Outre leur potentiel de développement économique, les technologies de l'intelligence artificielle et du big data conduiront enfin à un renouvellement des perspectives d'emploi dans la société. D'ici 2025, plus de 50 professions devraient disparaître au Kazakhstan en raison de l'automatisation. Toutefois, le pays devrait avoir besoin de spécialistes dotés de compétences scientifiques, pour maximiser l'impact de ces nouvelles technologies. D'ici 2030, le pays devrait ainsi compter 5 à 10 000 analystes de données, 20 à 25 000 développeurs de systèmes de données et 2 à 5 000 spécialistes des données (ou data scientists)(6). Mais, pour concrétiser ces ambitions nationales, le gouvernement national va devoir, en premier lieu, mettre un frein au « brain drain » qui s'est accéléré au cours des dernières années : si 34 % du personnel qualifié a quitté le pays en 2015, ce serait 88 % de cette même catégorie de main-d’œuvre qui serait partie en 2019. L'exode de techniciens, d'économistes et d'enseignants crée un manque qui pourrait contrecarrer les projets des autorités(7).

Notes :

(1) Meruert Sarsenova, « Natsionalsnyï klaster iskousstvennogo intellekta poiavitsia v Kazakhstane » (Apparition d'un pôle national d'intelligence artificielle au Kazakhstan), Kapital.kz, 5 février 2021.

(2) « Iskousstvennyï intellekt khotiat ispolzovat v Kazakhstane dlia borby s COVID-19 » (L'intelligence artificielle est prête à être utilisée au Kazakhstan pour lutter contre la Covid-19), Tengrinews.kz, 28 avril 2020.

(3) Diana Kulmaganbetova, « V Kazakhstane predlagaiout zakonodatelno zakrepit ispolzovanie iskousstvennogo intellekta v meditsine » (Le Kazakhstan propose de légiférer sur l'utilisation de l'intelligence artificielle en médecine), Informburo.kz, 16 octobre 2020.

(4) Bekzada Ishekenova, « Iskousstvennyï intellekt i novye tekhnologii Kazakhstana mogout poloutchit $1 mldr » (L'intelligence artificielle et les nouvelles technologies du Kazakhstan pourraient bénéficier d'un milliard de dollars), Ism.kz, 5 février 2021.

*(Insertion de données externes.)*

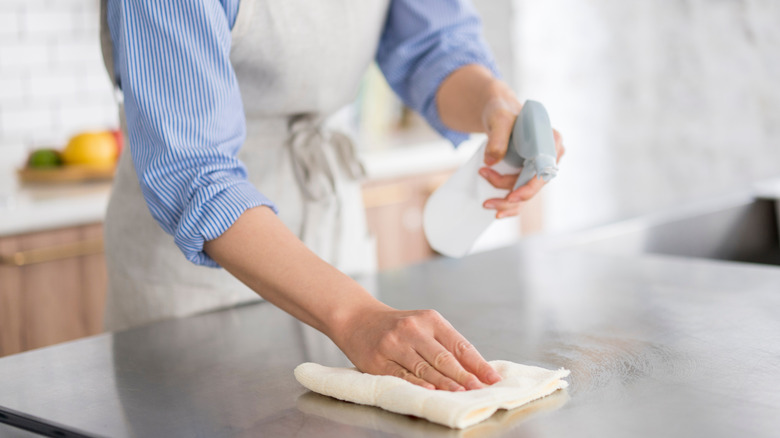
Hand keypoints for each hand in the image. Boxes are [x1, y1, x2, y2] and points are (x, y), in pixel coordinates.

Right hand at [332, 305, 501, 390]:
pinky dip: (418, 385)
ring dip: (445, 384)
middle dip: (464, 377)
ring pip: (425, 369)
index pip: (459, 344)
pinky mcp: (378, 361)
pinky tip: (431, 392)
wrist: (357, 318)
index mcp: (430, 319)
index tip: (492, 378)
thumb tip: (475, 371)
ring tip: (461, 394)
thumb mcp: (423, 325)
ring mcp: (394, 345)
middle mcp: (412, 330)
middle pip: (443, 358)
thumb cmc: (397, 326)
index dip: (477, 364)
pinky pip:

(5) « Chto dast iskousstvennyï intellekt Kazakhstanou ? » (Que va apporter l'intelligence artificielle au Kazakhstan ?), Kursiv.kz, 12 juin 2019.

(6) « Kak razvivaetsia iskousstvennyï intellekt v Kazakhstane » (Comment l'intelligence artificielle se développe au Kazakhstan), Strategy2050.kz, 6 mai 2021.

(7) «‘Outetchka mozgov’ narastaet – Kazakhstan aktivno pokidaiout tekhnari, ekonomisty, pedagogi » (La « fuite des cerveaux » s'accentue - des techniciens, des économistes et des enseignants quittent activement le Kazakhstan), Finprom.kz, 14 novembre 2017.

 

Vignette : Intelligence artificielle & apprentissage automatique (source : pixabay.com).

 

* Roxane POITOU est étudiante en Master 2 de Relations Internationales et japonais à l'INALCO.